● **WHAT IS REQUIRED**: The expected output is an exact copy of the lines from the one containing "index mcp: (214, 193)" through the final line of the entries below, with no images.

● **DATASET ENTRIES**:

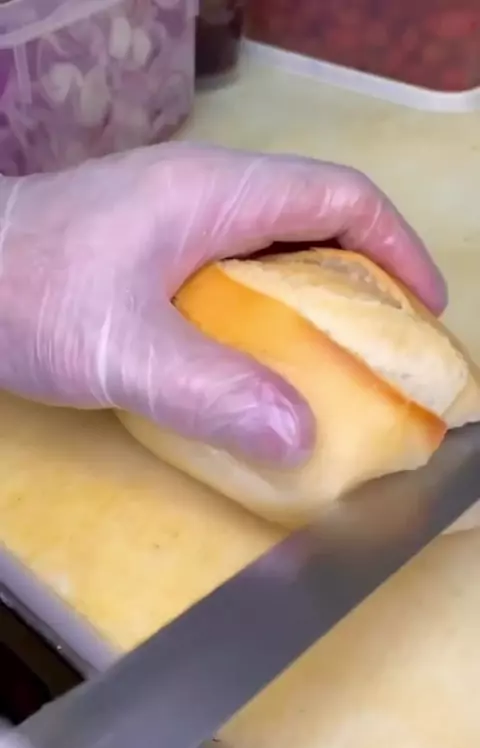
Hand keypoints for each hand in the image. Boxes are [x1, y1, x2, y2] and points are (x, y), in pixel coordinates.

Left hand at [0, 143, 445, 464]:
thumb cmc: (25, 292)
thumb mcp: (122, 349)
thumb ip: (211, 391)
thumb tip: (300, 437)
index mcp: (214, 193)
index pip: (338, 196)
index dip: (395, 248)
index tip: (421, 309)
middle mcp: (203, 193)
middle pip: (315, 220)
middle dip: (363, 279)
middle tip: (382, 349)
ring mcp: (173, 218)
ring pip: (273, 246)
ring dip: (314, 298)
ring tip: (334, 362)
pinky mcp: (148, 248)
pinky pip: (234, 269)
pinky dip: (266, 311)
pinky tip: (258, 360)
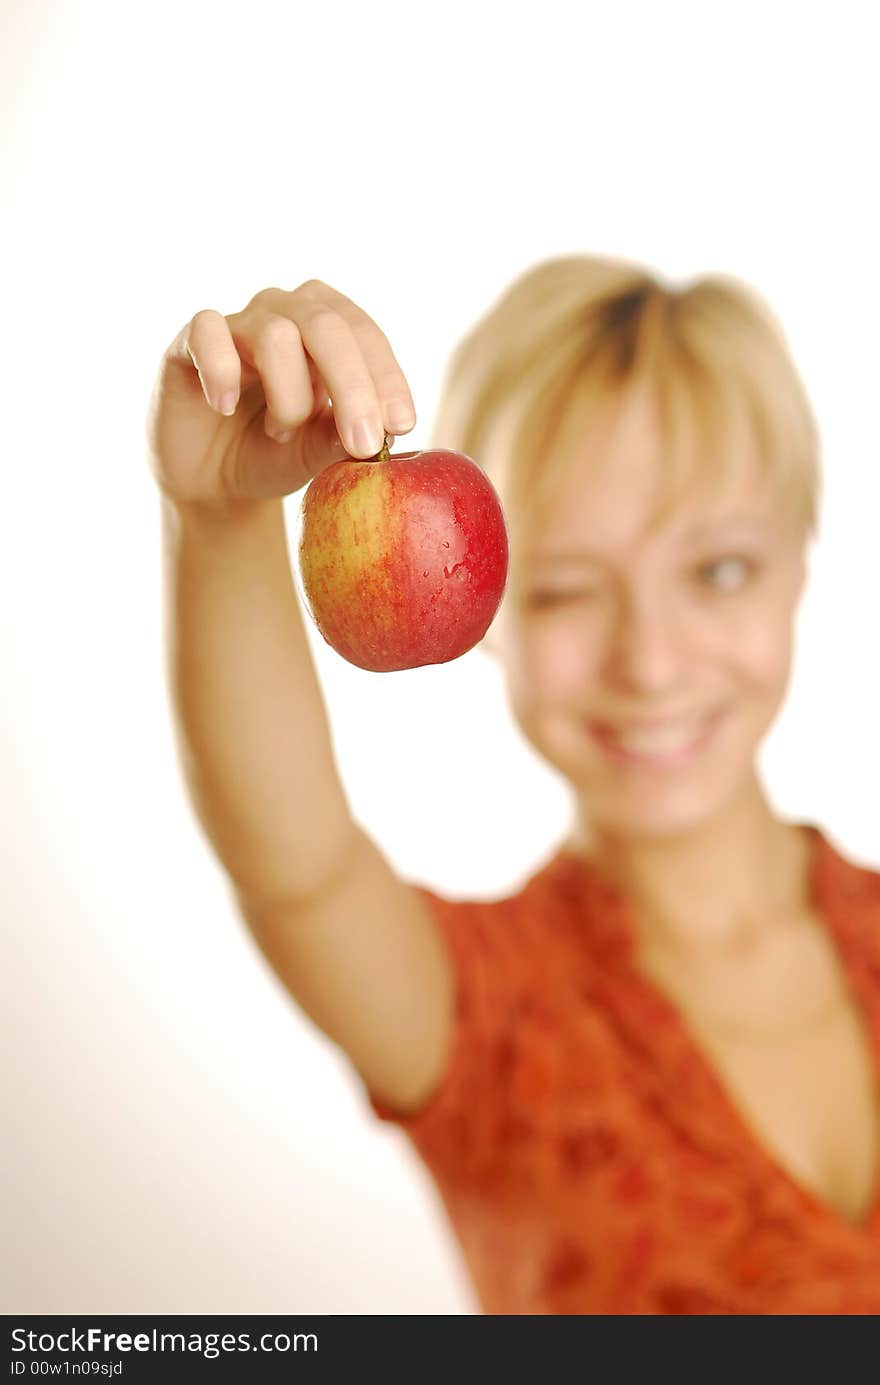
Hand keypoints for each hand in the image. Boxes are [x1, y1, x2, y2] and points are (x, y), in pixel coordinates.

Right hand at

● **ANSWER TO THE EXERCISE**:
index mcp: (214, 193)
index pip: (338, 196)
index dip: (395, 248)
index tip: (421, 309)
middle mcp: (203, 193)
middle pip: (315, 220)
middle dip: (363, 279)
middle tip: (382, 349)
ring mcp: (173, 218)
ring pip: (273, 246)
ring dip: (314, 298)
ring tip: (334, 362)
pinky mcp: (148, 248)
pinky pip: (234, 269)
pinky dip: (266, 311)
pinky tip: (258, 360)
Hand keypoints for each hand in the image. Boxes are [x1, y1, x2, y2] and points are (x, y), in pixel coordinates.

Right hand at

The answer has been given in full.